If you want something useful for law school, a technical background will be helpful. If you want to go into patent law, or at least to have that be possible, there are course requirements in math and science you have to meet before you're even allowed to sit for the patent bar test. (Biology is especially highly valued, but engineering and chemistry are also quite useful.) Computer science is another area where lawyers can be quite helpful. If you want to go into law-making, political science, history, sociology, and related fields can be very helpful. If you want to go into business law, then economics (which is always useful) or business programs are great. Statistics and mathematics can also be very helpful. Anything involving writing or public speaking will also be a great help

Really, there isn't a field of study that can't be helpful to a lawyer. It all depends on what you want to do with your law degree.

Basically, my advice is to ask yourself "why do I want to study philosophy" and "why do I want to be a lawyer". Then pick a course of study that fits within that.

Keep in mind, most people change their minds at least once before they graduate and changing your mind after graduation is also extremely common. Don't close off any doors. Don't study something just because it looks good for some long term goal that you may not always have. Study something that interests you so that if your goals change, what you have studied will probably also be helpful for a new goal because what interests you won't change as much as your career plans.

What College Minor fits me? (Psychology Major)?

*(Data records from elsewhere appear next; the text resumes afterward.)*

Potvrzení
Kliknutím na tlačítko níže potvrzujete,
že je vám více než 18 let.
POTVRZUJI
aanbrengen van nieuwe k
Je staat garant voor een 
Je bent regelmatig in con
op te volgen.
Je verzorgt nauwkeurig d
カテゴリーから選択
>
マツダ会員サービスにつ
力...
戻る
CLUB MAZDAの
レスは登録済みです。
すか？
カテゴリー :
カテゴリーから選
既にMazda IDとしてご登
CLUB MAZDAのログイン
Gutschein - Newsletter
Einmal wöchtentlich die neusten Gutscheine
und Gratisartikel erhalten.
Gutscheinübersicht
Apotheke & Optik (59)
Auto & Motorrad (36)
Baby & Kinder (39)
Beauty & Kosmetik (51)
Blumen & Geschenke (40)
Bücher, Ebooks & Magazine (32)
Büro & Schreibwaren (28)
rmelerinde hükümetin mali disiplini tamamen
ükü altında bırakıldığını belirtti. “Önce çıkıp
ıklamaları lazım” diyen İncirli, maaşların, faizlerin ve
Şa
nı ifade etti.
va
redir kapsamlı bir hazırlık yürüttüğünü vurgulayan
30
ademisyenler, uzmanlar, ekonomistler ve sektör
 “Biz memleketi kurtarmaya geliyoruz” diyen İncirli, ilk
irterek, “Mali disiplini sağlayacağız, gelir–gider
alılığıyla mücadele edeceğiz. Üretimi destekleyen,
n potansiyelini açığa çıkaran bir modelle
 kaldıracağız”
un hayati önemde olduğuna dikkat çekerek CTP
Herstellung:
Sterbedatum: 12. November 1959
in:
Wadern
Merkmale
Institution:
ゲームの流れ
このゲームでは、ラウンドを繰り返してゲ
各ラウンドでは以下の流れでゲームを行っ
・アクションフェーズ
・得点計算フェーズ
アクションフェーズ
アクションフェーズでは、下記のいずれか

Well, I am happy to learn that you do know that majoring in Psychology will require an Advanced Degree in order to become an actual Psychologist. You would be surprised at the number of people that are shocked to learn they need a PhD or PsyD. Even those that have graduated with a Bachelor Degree are dumbfounded afterward! Anyway, back to your question. Do you know what Client Population you would want to work with? If you want to work with Children, a minor in Child and Family Studies could be good. If you want to work with the Elderly, a minor in Gerontology could be good. However, those won't really lead to any good job prospects while waiting to get your PhD. So, maybe try a Double major in Social Work and Psychology, because that will open the doors to places like Child Protective Services, Family and Youth Counseling Centers, etc. If you don't want to Double Major, look at getting a minor in Human Services or Community Psychology. This will give you enough background to work as any of the following: Mental Health Aide, Behavioral Health Aide, Day Treatment Facilitator, Basic Skills Specialist, Psychosocial Rehabilitative Specialist, and Direct Care Provider for the Developmentally Disabled.